Выбрать главу

Твои ученики будут потрясены. Они поверили тебе, они смотрели на тебя в поисках руководства, в надежде вырасти — теперь они будут потрясены до глубины души. Но это потрясение просто необходимо. Оно необходимо, потому что пока не отрезать пуповину, которая связывает ребенка с матерью... это потрясение, величайшее потрясение.

Большего потрясения с вами не случится за всю жизнь, потому что, будучи зародышем, вы жили матерью, вы кормились, дышали через вашу мать. Девять долгих месяцев вы просто-напросто были частью ее организма, и тут вдруг вас отрывают — отрывают беспомощного ребенка от источника жизни! Для ребенка такой шок равносилен ужасу перед смертью. Но так вы даете ему его же индивидуальность, дарите ему его собственную сущность, его собственную жизнь.

Утроба была уютной, удобной — даже очень удобной. Ученые говорят, что мы пока еще не смогли воссоздать столь же удобные и уютные условия, какие у нас были в материнской утробе. Ребенок в утробе не волнуется о пропитании, не волнуется о завтрашнем дне. Ребенок живет, не ведая невзгод, ни мало не заботясь ни о каких проблемах. За все девять месяцев у него не будет ни одной проблемы, и затем вдруг проблемы начнут валиться на него... он больше не подсоединен к источнику жизни. Но эти проблемы нужно решать. Они поставят его на ноги. И чем раньше он примет этот вызов, тем лучше для него.

То же самое происходит с теми, кто следует за тобой. Твой ученик начинает зависеть от твоего видения, от твоих наставлений. От него не требуется думать — ведь знаешь ты,знает лидер, знает священник. Ученик же лишь должен спрашивать, но сам он вовсе не обязан искать ответ.

Ты забрал у него его тревоги и тебе ты возвращаешь все это его добро обратно, ты возвращаешь ему все его проблемы и не пройденные испытания. И ты отдаешь ему обратно не просто его старые волнения, но еще и преумножаешь их, утверждая, что Бога нет. По крайней мере, до того как он повстречал тебя, у него был Бог. Ему было кому молиться!

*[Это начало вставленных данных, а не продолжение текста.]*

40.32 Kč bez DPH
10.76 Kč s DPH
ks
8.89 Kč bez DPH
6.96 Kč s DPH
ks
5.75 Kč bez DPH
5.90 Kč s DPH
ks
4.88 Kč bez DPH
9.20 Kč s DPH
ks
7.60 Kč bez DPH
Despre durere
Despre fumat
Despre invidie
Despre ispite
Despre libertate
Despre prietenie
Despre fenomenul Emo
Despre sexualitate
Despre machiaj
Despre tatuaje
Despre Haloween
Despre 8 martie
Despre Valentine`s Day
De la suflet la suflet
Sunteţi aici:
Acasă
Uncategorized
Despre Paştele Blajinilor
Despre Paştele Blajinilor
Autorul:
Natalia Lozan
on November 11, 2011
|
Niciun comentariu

В Америке в одной из камер одной из тюрем вместе со мной сидел один старик — очень милый старик, который каждое утро вставал на колени, клал голову на кровать и молился Богу. Затем весь день он глядел в свою Библию. Потом ритуал повторялся, прежде чем он шел на боковую: он снова вставал на колени.

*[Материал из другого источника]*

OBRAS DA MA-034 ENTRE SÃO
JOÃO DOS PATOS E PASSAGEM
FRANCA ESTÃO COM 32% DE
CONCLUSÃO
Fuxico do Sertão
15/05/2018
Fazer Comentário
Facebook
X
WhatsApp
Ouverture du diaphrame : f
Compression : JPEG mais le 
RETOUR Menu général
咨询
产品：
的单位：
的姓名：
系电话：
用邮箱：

При этом он был явно немного озадачен, почему это я не занимаюсь ничем подобным. На второй день он спросил меня:

- Ты разве не христианин?

Я сказал:

- Если ты хочешь обратить меня в христианство — я открыт. Только я должен тебе кое-что сказать: я открыт для всего вообще. Можешь попытаться меня обратить.

Он очень обрадовался — такая возможность обратить язычника в христианство! Он начал говорить мне о Боге, и я стал задавать ему вопросы, на которые он, конечно, не мог ответить. Он читал какие-то отрывки из Библии, но я просто говорил:

- Это все чепуха.

Вечером он сказал:

- Прости меня, я не сумел обратить тебя, но вот ты изрядно сбил меня с толку. Я весь день все пытаюсь прийти в норму. Пока ты ходил куда-то там на обед и на ужин,я пытался молиться,но у меня ничего не получалось, потому что теперь и меня терзают сомнения: а не занимаюсь ли я чепухой — встаю на колени, кладу голову на кровать и пытаюсь говорить с Богом, которого нет! Ты совсем меня совратил. Я сижу в тюрьме уже семь лет, и все это время Бог очень мне помогал. Но теперь ты говоришь, что Бога нет, так что ведь не исключено, что это все просто мое воображение. Я думал, что это Бог обо мне заботится, что вся эта тюрьма — это просто мне испытание длиной в десять лет, и что он все время рядом, и что мне не о чем волноваться. Уже прошло семь лет, осталось еще три года, но я еще ни разу ни на что не жаловался. Я гордился собой, что сумел доверится ему. Если ему было угодно поставить меня в такие условия, то наверное зачем-то ему это было надо. Это все Божья воля — она не может быть бессмысленной. Но если Бога нет... и я не могу ответить на твои вопросы! Я никогда раньше не сомневался, но ты посеял во мне сомнение. Через день-два ты выйдешь, и как мне теперь жить эти три года? Я буду смотреть в Библию и найду там одни вопросы. Я попробую молиться, но я же буду знать, что занимаюсь глупостью — что меня никто не услышит, что я просто говорю сам с собой, с собственными фантазиями.

Потом он подошел ко мне, взял меня за руки и сказал:

- Пожалуйста, пусть все будет как было — истинно или ложно, верни мне мои фантазии. Не оставляй меня так, потому что я не смогу вынести эти три года.